Innovative manufacturing technologies bring unprecedented opportunities for creating new materials that meetcomplex and restrictive aircraft engines specifications. This major five-year collaborative project bringstechnological solutions for creating novel, multifunction acoustic materials to replace traditional engine liners.The research is motivated by increasingly stringent requirements from international regulatory boards onaircraft noise, CO2 and NOx emissions. Sound absorption over a broad frequency range is sought in order torespond adequately to new, high-efficiency engine configurations. The project is carried out by ÉcolePolytechnique de Montréal and Safran, an international high-tech group and leading equipment manufacturer.Three new disruptive technologies are investigated to produce functionalized light structures made of highmechanical performance flight-certified resins. (1) Micro-meshed materials are produced using state-of-the-artadditive manufacturing of polymeric composites. (2) Low mechanical performance foams that are recognizedfor having excellent acoustic properties are replicated with high-performance polymers using an ingeniouscasting method. (3) Exotic resonator materials with twisted cavities are made through additive manufacturing.Face sheet textures and original perforations will be explored. Various designs for integrating acousticmaterials in engine components will be tested for airworthiness. Representative-size cylindrical prototypes willbe tested with internal flow on a special engine test platform. The final outcome is a full scale technologicaldemonstrator, where novel acoustic liners will be integrated to a LEAP engine composite fan case.This ambitious project is a unique opportunity to train 36 highly qualified personnel on multidisciplinaryindustry problems. They will engage in developing advanced technical and scientific know-how andinternational soft skills useful to the Canadian industry. Implementation of the innovative acoustic materials isforeseen on next generation ultra-high bypass ratio engines. Devired applications to Canadian-made aircraftsare expected through Safran Nacelles and Safran Ventilation Systems, and eventually Safran Landing Systems.
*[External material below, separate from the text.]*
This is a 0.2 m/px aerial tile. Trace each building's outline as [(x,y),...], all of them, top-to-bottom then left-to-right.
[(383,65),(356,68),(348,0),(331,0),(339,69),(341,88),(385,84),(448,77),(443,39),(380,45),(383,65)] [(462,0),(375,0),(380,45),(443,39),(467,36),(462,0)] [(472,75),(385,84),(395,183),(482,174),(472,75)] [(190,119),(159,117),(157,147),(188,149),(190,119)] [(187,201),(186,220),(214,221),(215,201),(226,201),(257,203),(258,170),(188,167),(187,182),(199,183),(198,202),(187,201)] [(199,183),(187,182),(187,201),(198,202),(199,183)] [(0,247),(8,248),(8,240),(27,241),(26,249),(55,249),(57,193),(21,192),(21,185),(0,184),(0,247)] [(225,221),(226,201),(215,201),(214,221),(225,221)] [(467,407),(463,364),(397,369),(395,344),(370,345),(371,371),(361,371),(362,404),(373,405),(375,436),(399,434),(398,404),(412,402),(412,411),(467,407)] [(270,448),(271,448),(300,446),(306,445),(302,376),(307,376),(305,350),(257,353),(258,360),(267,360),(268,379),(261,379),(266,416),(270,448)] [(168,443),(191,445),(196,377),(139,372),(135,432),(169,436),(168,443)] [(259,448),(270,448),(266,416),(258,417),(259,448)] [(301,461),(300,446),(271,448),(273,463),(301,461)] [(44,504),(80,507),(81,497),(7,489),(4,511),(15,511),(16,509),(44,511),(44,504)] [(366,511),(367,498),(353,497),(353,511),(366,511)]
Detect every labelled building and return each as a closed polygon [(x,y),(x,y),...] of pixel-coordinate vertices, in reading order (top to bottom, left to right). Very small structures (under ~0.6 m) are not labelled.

创新的制造技术为创造满足复杂和限制性航空发动机规格的新材料带来了前所未有的机会。这项为期五年的重大合作项目为制造新型多功能声学材料以取代传统发动机衬套带来了技术解决方案。该研究的动机是国际监管委员会对飞机噪音，CO2和NOx排放的日益严格的要求。为了充分响应新的高效发动机配置，需要在较宽的频率范围内进行吸声。该项目由蒙特利尔理工大学和国际高科技集团和领先的设备制造商赛峰集团共同实施，研究了三种新的颠覆性技术，以生产由高机械性能飞行认证树脂制成的功能化轻结构。(1)微孔材料是使用最先进的聚合物复合材料增材制造技术生产的。(2)低机械性能泡沫被公认为具有优异的声学性能，使用巧妙的铸造方法与高性能聚合物复制。(3)通过增材制造技术制造具有扭曲腔体的奇特谐振器材料。将探索面板纹理和原始穿孔。各种将声学材料集成到发动机部件中的设计将进行适航性试验。将在一个特殊的发动机试验平台上对具有代表性尺寸的圆柱形原型进行内流试验。最终的成果是一个全尺寸的技术演示器，其中新型声学衬里将集成到LEAP发动机复合材料风扇壳体中。这个雄心勃勃的项目是一个独特的机会，可以培训36名高素质的人员解决多学科的行业问题。他们将致力于发展对加拿大工业有用的先进技术和科学知识以及国际软技能。创新的声学材料的实施预计下一代超高涵道比发动机。预计将通过赛峰机舱和赛峰通风系统，并最终通过赛峰着陆系统，对加拿大制造的飞机进行定制应用。